START SOURCE MATERIAL

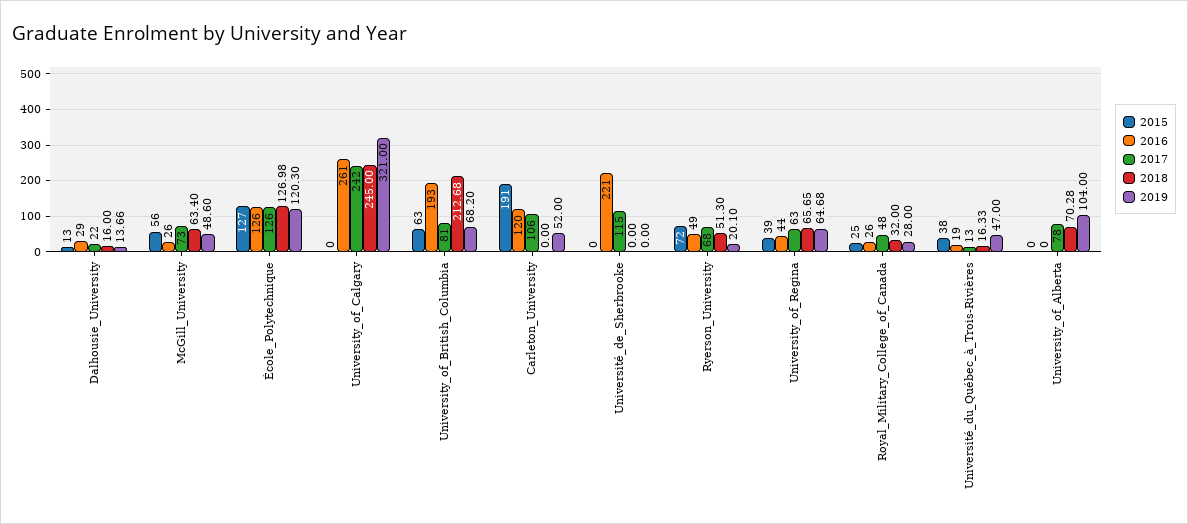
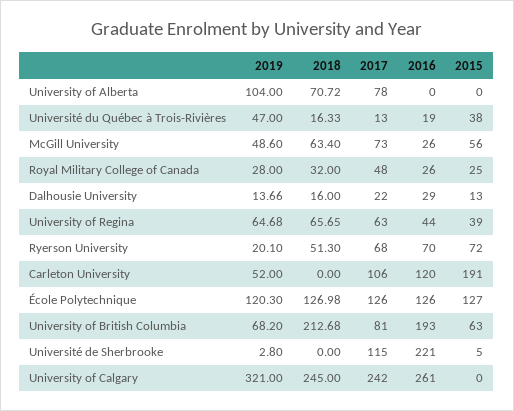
2015, Université_de_Sherbrooke: 0 -> 5
2019, Université_de_Sherbrooke: 0 -> 2.8
2016, Ryerson_University: 49 -> 70
2018, University_of_Alberta: 70.28 -> 70.72

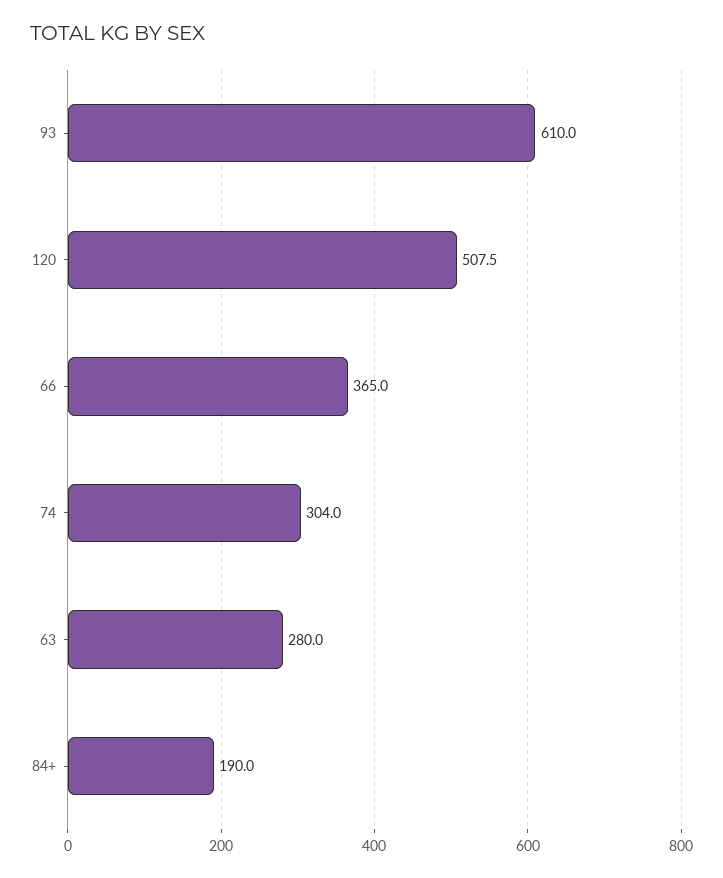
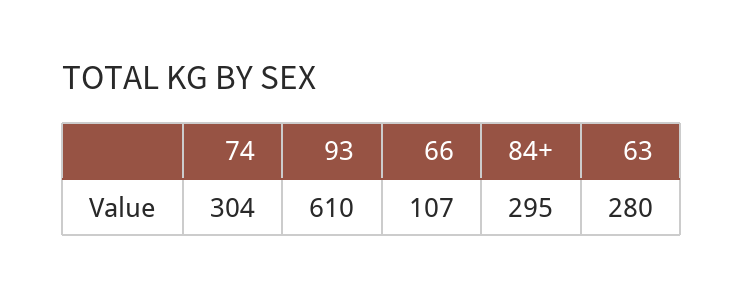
120: 507.5 -> none
66: 365 -> 107
84+: 190 -> 295

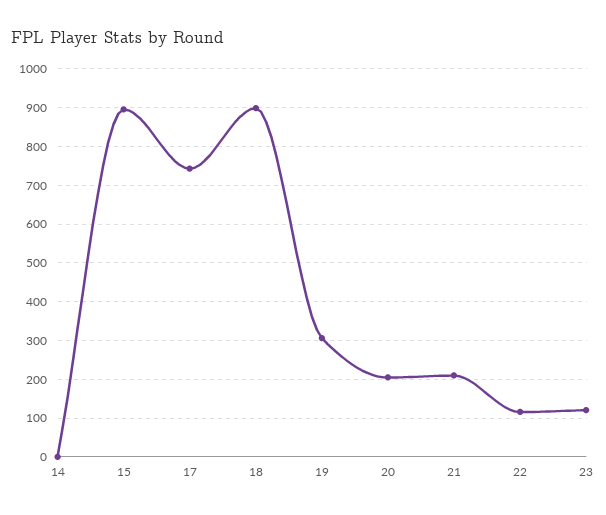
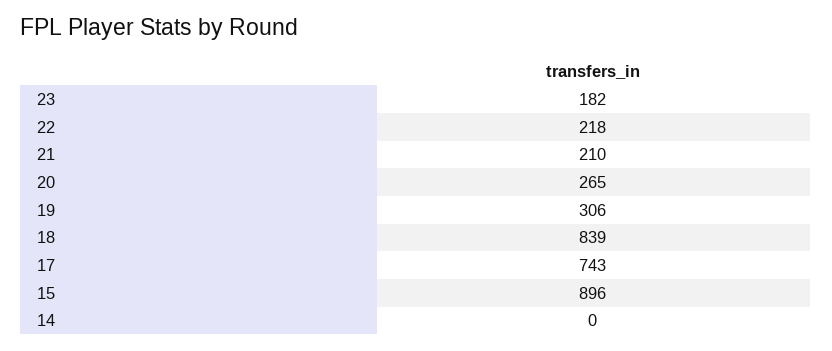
18: 900 -> 839
20: 200 -> 265
22: 120 -> 218
23: 120 -> 182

END SOURCE MATERIAL

• [INSTRUCTIONS FOR THE TASK]
From the line containing "2016, Ryerson_University: 49 -> 70" to the last line of the records above, return each line exactly, both ends included, and nothing more. Leave out the pictures.

• [RESULT]
2016, Ryerson_University: 49 -> 70
2018, University_of_Alberta: 70.28 -> 70.72

120: 507.5 -> none
66: 365 -> 107
84+: 190 -> 295

18: 900 -> 839
20: 200 -> 265
22: 120 -> 218
23: 120 -> 182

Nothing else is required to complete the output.